Rising interest in biometrics—the modern umbrella term for physical and behavioral characteristics possessed by humans and used to identify one another—has motivated large technology companies to produce products that allow consumers to access vital information using only their unique biometric identifiers. Because biometric information is unique to each person on the planet, it is a valuable way to secure personal data. However, the uniqueness and permanence of biometric information heighten the consequences of security breaches when compared to the compromise of simple alphanumeric passwords. Growing interest in biometric technology across the United States has motivated a small number of state legislatures to address the collection, storage, and distribution of biometric information by business entities, but the legal framework for handling that information is largely underdeveloped. As biometric identification becomes more prevalent, the rest of the states and the federal government must decide how to address privacy concerns. Passing new laws, retrofitting old laws to address new technologies, and choosing not to take legislative action are just a few of the options both state and federal governments are considering.
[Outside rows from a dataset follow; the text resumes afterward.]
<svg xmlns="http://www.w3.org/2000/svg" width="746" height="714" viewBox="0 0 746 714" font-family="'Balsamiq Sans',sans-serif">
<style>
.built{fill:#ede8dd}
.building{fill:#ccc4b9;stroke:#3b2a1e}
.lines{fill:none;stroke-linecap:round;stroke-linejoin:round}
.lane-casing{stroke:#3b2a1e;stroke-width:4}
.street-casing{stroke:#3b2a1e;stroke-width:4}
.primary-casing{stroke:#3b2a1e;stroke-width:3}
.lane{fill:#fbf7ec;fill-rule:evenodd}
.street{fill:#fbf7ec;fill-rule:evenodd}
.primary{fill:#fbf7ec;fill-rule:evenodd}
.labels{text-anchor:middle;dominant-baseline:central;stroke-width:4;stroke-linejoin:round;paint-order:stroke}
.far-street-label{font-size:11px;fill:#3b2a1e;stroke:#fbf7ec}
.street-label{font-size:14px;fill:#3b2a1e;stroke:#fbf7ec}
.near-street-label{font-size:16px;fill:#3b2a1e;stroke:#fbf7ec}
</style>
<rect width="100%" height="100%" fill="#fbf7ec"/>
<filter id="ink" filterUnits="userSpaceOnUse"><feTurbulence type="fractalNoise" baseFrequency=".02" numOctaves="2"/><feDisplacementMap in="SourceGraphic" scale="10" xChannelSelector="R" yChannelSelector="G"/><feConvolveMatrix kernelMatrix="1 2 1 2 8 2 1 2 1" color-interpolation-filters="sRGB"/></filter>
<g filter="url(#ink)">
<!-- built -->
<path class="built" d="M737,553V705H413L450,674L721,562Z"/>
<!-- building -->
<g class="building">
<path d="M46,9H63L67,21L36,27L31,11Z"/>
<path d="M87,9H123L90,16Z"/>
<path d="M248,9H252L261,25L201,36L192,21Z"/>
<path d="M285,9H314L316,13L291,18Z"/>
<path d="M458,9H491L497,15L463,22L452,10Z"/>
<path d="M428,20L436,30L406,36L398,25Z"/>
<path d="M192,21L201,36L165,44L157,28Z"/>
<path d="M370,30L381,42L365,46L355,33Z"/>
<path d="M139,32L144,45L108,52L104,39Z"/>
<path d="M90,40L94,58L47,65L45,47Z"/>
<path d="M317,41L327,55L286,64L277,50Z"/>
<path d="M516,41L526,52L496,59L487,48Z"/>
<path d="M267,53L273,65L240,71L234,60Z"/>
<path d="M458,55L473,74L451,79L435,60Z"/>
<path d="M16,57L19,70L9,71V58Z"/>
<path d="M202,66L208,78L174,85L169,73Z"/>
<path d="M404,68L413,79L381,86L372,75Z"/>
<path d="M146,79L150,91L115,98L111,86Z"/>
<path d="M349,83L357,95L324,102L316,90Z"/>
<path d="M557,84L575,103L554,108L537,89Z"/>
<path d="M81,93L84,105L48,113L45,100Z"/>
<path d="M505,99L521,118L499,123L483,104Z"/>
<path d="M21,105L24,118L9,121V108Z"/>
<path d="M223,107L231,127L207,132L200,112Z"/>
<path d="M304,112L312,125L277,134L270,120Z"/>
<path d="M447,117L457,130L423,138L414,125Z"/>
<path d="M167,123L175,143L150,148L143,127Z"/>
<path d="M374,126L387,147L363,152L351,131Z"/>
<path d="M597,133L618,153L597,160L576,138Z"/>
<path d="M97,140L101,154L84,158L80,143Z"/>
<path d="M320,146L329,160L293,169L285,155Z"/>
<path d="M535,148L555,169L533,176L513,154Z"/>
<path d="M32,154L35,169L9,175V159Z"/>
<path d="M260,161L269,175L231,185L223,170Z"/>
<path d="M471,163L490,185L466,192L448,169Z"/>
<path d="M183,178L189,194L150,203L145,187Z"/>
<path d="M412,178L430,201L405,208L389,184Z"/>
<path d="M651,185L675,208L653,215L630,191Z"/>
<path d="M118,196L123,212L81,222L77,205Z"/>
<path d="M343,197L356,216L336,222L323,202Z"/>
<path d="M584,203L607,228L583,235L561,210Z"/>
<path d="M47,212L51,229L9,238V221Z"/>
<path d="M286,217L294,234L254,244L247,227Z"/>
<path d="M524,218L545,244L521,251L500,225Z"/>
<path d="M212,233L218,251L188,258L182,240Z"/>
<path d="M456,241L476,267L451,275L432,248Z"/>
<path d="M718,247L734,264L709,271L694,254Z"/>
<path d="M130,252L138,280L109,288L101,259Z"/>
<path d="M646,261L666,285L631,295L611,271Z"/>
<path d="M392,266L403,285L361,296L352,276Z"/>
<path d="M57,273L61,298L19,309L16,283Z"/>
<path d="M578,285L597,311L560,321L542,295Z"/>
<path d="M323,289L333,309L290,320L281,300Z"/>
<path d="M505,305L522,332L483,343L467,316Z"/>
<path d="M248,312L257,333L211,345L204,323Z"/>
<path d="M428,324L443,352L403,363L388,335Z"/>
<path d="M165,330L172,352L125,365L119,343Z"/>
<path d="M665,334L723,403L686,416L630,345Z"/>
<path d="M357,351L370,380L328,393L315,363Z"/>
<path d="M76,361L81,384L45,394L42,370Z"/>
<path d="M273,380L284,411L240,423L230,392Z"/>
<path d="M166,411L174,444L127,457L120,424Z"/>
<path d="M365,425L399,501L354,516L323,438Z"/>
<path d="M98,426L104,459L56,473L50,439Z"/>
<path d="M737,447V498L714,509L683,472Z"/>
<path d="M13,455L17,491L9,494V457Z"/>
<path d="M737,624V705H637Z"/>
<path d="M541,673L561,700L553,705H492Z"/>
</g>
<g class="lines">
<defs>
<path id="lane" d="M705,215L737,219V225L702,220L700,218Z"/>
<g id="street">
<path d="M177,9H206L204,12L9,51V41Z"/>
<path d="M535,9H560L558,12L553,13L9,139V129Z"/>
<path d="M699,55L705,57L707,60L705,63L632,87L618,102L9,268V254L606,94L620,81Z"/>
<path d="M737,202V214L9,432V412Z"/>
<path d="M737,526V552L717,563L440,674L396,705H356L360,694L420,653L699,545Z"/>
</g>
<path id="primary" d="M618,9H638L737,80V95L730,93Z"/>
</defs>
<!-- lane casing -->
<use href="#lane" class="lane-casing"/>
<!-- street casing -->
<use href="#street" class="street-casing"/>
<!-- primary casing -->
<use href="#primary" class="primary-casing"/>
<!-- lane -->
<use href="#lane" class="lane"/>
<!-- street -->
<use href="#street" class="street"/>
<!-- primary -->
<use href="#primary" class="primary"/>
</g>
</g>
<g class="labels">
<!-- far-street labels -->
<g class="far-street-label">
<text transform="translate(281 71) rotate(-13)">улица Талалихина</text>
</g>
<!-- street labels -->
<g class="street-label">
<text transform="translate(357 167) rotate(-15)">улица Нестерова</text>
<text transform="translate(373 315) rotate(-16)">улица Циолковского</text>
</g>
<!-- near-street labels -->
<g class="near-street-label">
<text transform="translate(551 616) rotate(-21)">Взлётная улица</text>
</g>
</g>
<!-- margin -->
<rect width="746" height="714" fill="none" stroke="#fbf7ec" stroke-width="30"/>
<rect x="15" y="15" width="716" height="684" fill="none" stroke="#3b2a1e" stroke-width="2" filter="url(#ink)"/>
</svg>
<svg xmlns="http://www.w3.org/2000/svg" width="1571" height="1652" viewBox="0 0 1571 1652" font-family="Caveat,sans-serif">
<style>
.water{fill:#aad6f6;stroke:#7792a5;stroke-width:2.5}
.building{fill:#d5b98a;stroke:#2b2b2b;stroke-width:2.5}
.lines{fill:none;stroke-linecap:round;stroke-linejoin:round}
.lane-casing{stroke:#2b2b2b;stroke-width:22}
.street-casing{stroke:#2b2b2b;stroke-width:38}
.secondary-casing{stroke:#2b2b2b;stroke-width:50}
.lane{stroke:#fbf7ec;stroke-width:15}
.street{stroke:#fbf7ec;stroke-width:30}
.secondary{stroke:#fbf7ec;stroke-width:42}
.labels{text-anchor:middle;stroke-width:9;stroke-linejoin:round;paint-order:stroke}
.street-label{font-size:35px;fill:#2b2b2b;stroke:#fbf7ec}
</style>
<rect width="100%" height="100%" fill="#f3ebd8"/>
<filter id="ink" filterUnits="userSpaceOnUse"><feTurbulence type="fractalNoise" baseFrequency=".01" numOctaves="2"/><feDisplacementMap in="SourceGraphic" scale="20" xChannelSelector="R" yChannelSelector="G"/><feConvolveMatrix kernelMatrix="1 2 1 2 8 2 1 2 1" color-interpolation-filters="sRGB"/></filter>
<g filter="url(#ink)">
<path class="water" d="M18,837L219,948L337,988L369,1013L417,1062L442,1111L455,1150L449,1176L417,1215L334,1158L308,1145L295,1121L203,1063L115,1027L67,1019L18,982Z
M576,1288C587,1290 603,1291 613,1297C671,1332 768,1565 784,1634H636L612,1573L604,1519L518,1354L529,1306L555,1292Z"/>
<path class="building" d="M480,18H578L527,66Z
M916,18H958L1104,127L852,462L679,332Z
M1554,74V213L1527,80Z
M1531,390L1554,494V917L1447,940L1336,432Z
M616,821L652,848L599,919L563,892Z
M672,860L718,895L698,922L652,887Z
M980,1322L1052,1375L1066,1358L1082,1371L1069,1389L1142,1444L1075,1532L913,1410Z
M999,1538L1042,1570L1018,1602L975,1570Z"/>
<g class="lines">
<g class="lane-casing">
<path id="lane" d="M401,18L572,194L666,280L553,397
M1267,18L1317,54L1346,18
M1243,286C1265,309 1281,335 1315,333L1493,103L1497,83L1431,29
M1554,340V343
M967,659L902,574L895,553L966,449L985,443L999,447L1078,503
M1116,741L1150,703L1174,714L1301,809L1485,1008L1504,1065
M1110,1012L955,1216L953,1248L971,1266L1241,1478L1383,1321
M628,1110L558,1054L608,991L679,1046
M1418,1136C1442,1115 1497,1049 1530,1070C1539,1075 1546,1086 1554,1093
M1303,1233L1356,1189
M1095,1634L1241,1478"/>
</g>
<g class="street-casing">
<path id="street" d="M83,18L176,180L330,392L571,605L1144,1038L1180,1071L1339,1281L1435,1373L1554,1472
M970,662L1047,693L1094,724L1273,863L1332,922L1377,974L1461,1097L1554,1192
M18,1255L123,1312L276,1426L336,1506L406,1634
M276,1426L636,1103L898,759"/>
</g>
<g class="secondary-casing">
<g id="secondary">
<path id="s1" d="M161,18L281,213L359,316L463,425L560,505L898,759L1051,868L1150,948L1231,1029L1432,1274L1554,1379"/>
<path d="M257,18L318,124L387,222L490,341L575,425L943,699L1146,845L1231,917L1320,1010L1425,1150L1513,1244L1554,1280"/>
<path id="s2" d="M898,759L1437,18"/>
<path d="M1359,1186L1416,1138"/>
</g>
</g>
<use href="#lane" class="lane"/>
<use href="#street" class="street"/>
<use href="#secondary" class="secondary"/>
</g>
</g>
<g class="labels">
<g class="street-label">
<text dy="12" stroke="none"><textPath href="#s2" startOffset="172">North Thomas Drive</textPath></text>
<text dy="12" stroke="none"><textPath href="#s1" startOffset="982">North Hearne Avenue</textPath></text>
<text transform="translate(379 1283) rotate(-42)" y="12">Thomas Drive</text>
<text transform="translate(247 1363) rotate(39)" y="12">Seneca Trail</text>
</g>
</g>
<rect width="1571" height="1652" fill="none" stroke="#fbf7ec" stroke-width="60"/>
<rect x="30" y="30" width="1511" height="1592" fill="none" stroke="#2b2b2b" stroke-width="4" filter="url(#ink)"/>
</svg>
Based on the level of interest, and the number of concerns, with biometric identification technology, the federal government is best equipped to address these concerns. If Congress chooses to introduce biometric privacy legislation, which would provide uniform protection for all American consumers and employees, there will certainly be relentless lobbying from the tech sector concerning the contents of the bill. Congress will need to balance biometric privacy with corporate interests if they decide to try and enact a much-needed biometric privacy law.